Take the long labours of Rangitaane's young men and women who spent three years cutting tracks, 110km of them in sometimes atrocious weather, opening the way for the trap lines marking Pukaha's line in the sand between predators and paradise.

North Island brown kiwi
leaving their mark at
Pukaha Mt Bruce
Kaka were the first to return home, in 196. The first six kokako were released in July 2003. Then, in December the same year, six adult kiwi. Today, 11 kiwi range the hills behind the visitor centre, the offspring of captive breeding efforts in the early 2000s at Rainbow Springs and Otorohanga and other centres. Last season, two kiwi set up nest burrows barely five metres from the Centre's busiest tracks.
There is no fence around Pukaha, and that's down to a philosophy as much as any practical consideration. Pukaha sets out to prove a point, says DOC Wairarapa Area Manager Derrick Field: "On the mainland, you need to be able to control pests forever, and simply fencing them out doesn't achieve that. We wanted to demonstrate that it could be done."
A vision still more precious, says Tony Silbery, is the prospect of kiwi living within the wider world, safe. "The day when a kiwi sets up a territory outside the reserve, I'll be chuffed.

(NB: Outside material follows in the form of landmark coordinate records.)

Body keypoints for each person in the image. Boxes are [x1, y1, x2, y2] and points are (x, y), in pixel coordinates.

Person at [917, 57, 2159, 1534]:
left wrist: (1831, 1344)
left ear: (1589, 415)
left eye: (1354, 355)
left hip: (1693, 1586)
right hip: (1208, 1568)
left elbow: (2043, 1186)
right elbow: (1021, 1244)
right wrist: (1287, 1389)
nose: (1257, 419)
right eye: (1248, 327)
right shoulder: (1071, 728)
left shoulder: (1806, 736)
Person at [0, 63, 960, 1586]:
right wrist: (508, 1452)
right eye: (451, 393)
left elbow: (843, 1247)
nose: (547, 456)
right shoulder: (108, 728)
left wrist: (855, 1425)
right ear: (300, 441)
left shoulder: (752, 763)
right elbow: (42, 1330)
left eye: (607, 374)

I can't wait till I'm up there one night and I see a bird trotting across a neighbour's property; I'll be on the phone to them the next day."

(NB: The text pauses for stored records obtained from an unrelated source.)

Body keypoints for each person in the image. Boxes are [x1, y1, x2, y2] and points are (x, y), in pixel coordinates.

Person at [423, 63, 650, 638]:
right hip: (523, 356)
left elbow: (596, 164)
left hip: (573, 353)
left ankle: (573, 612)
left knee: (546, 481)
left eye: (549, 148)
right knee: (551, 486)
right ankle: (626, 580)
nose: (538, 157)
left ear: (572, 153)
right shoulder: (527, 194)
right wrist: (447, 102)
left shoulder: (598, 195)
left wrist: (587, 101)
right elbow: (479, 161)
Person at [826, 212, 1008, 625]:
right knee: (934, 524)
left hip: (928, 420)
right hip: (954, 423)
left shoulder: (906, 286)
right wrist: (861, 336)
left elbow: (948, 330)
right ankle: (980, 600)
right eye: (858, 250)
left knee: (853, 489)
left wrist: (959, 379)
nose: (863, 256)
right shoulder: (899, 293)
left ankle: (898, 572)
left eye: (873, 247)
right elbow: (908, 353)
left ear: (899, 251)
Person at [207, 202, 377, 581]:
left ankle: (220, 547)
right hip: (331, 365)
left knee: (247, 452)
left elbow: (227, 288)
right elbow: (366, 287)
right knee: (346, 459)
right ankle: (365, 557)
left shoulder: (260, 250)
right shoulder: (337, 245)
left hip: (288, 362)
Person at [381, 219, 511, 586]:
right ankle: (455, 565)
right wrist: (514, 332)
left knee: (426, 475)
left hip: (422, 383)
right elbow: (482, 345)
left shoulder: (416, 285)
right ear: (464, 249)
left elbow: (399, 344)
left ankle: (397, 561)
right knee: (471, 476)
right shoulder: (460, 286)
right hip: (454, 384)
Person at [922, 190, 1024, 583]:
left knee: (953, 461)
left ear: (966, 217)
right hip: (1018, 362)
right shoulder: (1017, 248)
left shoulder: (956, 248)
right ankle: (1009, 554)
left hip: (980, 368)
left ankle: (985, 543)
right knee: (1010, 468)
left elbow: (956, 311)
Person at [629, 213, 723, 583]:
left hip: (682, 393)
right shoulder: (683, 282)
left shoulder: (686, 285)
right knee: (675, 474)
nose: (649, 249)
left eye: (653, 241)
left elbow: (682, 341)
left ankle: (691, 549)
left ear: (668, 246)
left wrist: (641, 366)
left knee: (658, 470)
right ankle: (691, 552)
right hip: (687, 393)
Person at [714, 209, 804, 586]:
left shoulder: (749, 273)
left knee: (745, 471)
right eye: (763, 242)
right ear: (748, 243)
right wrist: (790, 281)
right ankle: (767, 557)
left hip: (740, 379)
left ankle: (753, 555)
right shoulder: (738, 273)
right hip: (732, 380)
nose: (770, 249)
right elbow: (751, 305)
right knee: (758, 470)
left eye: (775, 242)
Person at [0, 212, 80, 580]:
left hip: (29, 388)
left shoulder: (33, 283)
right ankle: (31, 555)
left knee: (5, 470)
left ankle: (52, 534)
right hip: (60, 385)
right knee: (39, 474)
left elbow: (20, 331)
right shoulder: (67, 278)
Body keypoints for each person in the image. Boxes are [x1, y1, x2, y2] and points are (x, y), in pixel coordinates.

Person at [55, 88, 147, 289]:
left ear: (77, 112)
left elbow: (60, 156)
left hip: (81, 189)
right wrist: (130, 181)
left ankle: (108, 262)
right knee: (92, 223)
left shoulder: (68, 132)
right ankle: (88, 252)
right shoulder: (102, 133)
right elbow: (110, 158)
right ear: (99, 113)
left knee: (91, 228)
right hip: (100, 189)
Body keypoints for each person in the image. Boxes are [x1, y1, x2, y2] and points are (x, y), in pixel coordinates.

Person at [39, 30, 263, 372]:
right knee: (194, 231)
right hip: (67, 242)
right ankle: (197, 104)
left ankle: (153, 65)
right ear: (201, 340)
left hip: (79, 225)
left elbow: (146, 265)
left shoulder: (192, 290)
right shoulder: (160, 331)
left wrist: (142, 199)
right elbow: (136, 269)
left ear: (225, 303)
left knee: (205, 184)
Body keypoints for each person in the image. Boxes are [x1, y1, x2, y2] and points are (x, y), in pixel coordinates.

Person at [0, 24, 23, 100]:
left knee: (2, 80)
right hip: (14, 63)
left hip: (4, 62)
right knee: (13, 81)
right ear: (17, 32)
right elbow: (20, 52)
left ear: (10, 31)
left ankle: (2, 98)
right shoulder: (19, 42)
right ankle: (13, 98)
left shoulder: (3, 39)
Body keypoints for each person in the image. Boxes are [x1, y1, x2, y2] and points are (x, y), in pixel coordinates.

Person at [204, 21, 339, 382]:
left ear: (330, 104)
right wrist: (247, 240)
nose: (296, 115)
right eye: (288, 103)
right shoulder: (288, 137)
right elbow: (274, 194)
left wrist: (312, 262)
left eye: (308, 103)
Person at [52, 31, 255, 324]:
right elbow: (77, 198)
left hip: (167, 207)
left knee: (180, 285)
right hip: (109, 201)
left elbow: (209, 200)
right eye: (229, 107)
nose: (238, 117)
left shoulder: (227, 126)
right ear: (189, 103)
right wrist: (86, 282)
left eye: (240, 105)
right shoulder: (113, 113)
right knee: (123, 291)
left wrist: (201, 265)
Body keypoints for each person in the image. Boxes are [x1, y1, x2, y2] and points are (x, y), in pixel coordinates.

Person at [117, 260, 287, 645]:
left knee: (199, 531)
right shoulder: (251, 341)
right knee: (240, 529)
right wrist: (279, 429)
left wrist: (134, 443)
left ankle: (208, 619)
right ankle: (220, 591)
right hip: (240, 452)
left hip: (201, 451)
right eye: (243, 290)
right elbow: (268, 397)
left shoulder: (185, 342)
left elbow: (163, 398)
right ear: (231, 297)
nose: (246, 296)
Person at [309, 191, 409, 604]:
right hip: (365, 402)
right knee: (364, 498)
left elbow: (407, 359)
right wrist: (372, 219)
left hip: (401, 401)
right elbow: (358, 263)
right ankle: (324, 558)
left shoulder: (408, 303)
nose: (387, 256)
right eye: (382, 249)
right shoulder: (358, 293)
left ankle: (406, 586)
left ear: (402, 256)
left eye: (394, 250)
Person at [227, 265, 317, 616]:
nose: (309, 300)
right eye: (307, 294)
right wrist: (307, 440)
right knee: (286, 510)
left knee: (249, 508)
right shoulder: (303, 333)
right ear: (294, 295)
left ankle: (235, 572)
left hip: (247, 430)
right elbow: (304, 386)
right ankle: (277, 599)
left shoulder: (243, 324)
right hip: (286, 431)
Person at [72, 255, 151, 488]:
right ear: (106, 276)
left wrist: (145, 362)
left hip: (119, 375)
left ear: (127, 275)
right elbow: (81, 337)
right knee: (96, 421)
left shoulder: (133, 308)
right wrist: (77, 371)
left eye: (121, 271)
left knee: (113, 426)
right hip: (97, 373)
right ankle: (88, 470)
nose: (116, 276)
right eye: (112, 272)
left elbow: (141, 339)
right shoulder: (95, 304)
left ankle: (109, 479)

Meanwhile, Bob Francis - now chairman of the Pukaha Mt Bruce Board - is making sure the bills get paid and the traps keep getting set:"We have funding in place now for the next five years and we're also building a capital fund - we're up to close on $200,000 in that - which we'll be using beyond that five-year period."

Testing stoat trapping methods at
Pukaha Mt Bruce
There are plans galore - new funding, education, a new visitor centre, conservation training programmes for young people emphasising mainland restoration. Partnerships with Rangitaane (Tony likens it to the confluence of the Clutha and the Shotover), District and Regional Councils which continue the pest control beyond Pukaha's bounds, with business (the Tui Brewery down the road chipped in $275,000), with schools, with Trade and Enterprise New Zealand, and with those hectare-sponsors from suburbs all over the country.

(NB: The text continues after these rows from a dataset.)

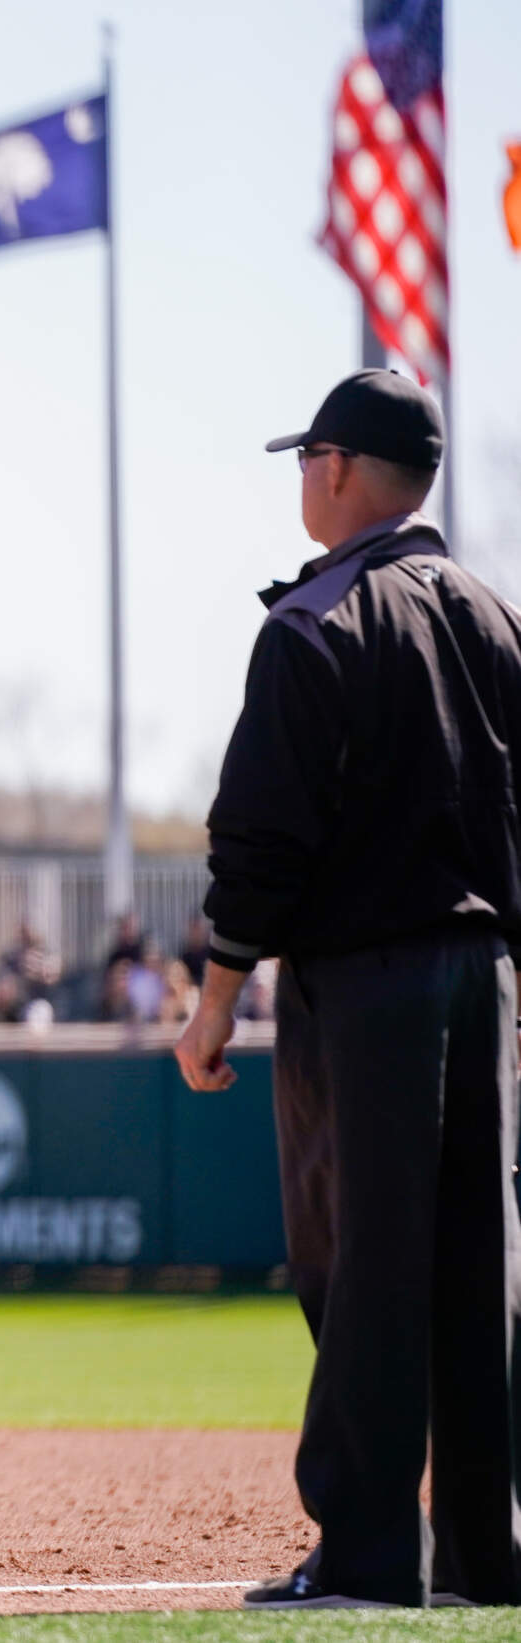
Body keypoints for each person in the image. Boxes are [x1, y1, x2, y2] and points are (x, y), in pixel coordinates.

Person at [175, 369, 521, 1610]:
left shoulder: (316, 621)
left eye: (306, 459)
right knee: (481, 1267)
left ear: (332, 466)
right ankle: (487, 1552)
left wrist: (217, 994)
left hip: (364, 983)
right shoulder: (494, 617)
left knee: (365, 1260)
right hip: (484, 977)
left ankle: (371, 1554)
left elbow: (261, 834)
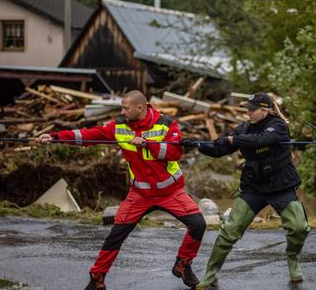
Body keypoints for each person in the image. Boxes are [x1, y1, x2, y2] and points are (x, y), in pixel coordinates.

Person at [37, 90, 206, 290]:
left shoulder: (166, 124)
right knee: (116, 234)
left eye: (126, 108)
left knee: (198, 224)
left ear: (139, 108)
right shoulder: (118, 126)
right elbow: (87, 135)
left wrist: (147, 144)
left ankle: (183, 266)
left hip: (170, 192)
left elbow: (175, 153)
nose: (122, 112)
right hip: (140, 194)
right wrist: (55, 137)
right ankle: (97, 278)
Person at [183, 92, 310, 290]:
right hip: (254, 187)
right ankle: (210, 274)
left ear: (264, 110)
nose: (248, 112)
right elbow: (219, 150)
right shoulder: (243, 128)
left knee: (299, 227)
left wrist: (233, 140)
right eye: (247, 108)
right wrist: (199, 145)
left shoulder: (279, 126)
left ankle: (292, 259)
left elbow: (260, 140)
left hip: (281, 187)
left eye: (252, 109)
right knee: (229, 232)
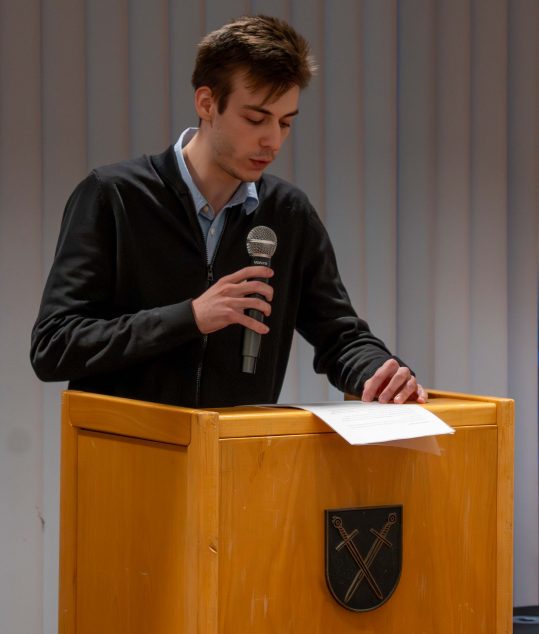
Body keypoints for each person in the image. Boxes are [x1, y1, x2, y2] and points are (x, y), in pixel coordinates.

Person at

"The thing about Pukaha," says Tony, "is that it's about rebuilding as much as restoration." For Rangitaane, their young people get a glimpse of their spiritual estate, the earth their ancestors walked on. For Bob Francis, it's a new life after 21 years of mayoral office. For Derrick Field, it's a centre of learning: "A place where we'll encourage people to come and learn about mainland restoration - a centre for research."
For the people that pull off SH 2, it's a chance to hear that chorus again, lost to five generations. And an encore by our namesake, our national likeness. Pukaha is reaquainting us with our kiwi.